The early discoveries by Mietzsch, Klarer, and Domagk showed that azo dyes which were derived from sulfanilamides had important antistreptococcal activity.^{1,2, 3} Further work by Trefauels, Nitti and Bovet showed that the sulfanilamide moiety was responsible for pharmacological activity of these chemotherapy agents.⁴ Research has shown that indoline and indole sulfonamides have similar mechanisms of action.^5,6 These discoveries have stimulated widespread research on sulfanilamide, sulfonamide and sulfone derivatives by many pharmaceutical, medical, and academic institutions to try and treat a variety of diseases.^7,8,9,10 More recently, sulfonamides and sulfones have been found to act as non-nuclease reverse transcriptase inhibitors in the treatment of HIV-1.¹¹ This research aimed to synthesize new indoline sulfonamide and indoline sulfone libraries with the intention to help combat HIV-1 mutations.
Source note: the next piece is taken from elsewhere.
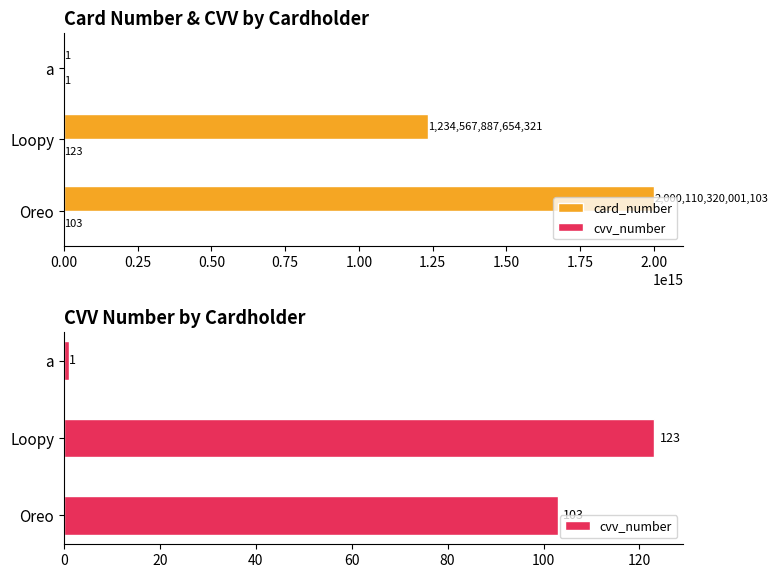

Which series has the largest total across all categories?

card_number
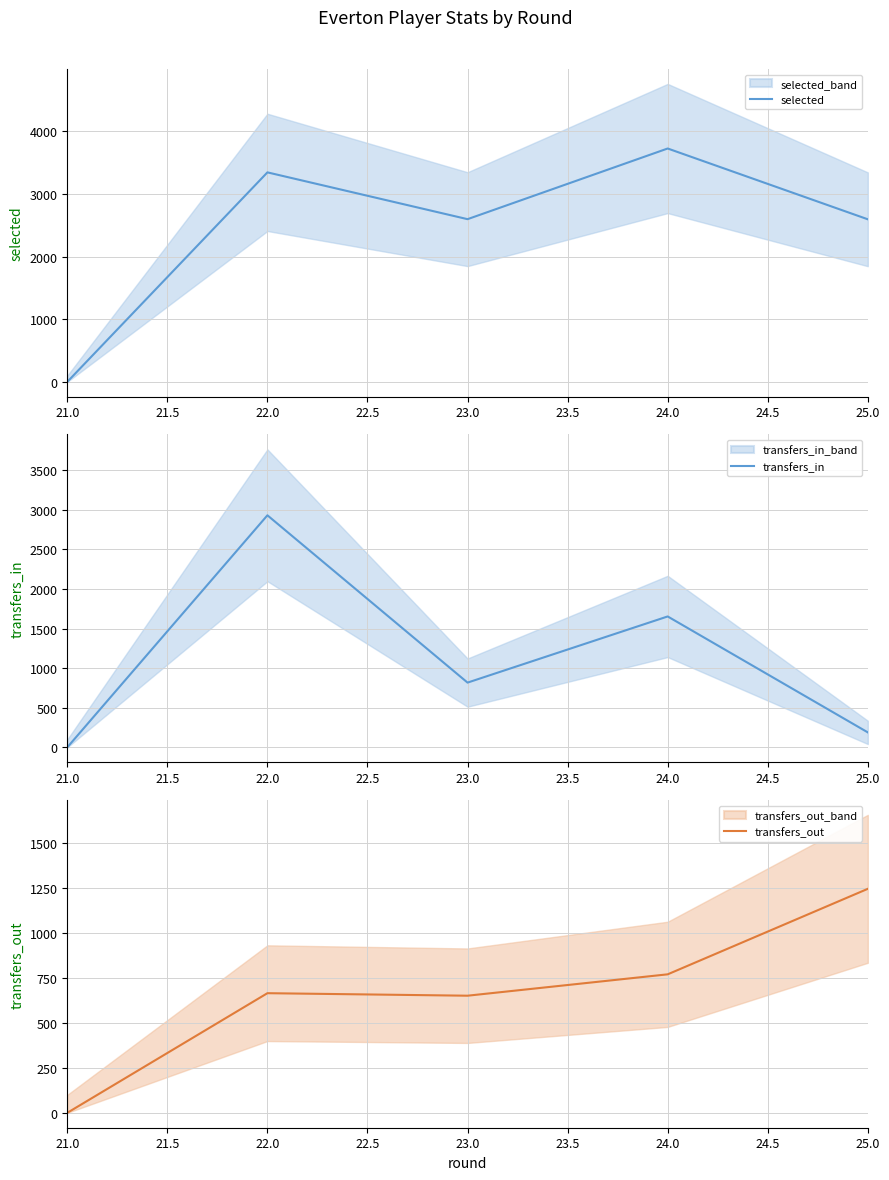

How many positive values does the transfers_in series have?

4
Previous research by Dr. Murray Zanger (Emeritus, USP) has shown that tetrahydroquinoline sulfones and sulfonamides possess some anti HIV-1 activity. ¹¹ The tetrahydroquinoline sulfonamide rearrangement utilizes concentrated sulfuric acid to form a sulfone from a sulfonamide.¹² Unlike tetrahydroquinoline, indoline sulfonamides do not rearrange to the sulfones using concentrated sulfuric acid.¹² This thesis describes attempts toward synthesizing indoline sulfones and rearranging them to their respective sulfones using polyphosphoric acid (PPA). Future studies may focus on studying the pharmacological activity and the possibility of converting the indoline sulfones to indole sulfones.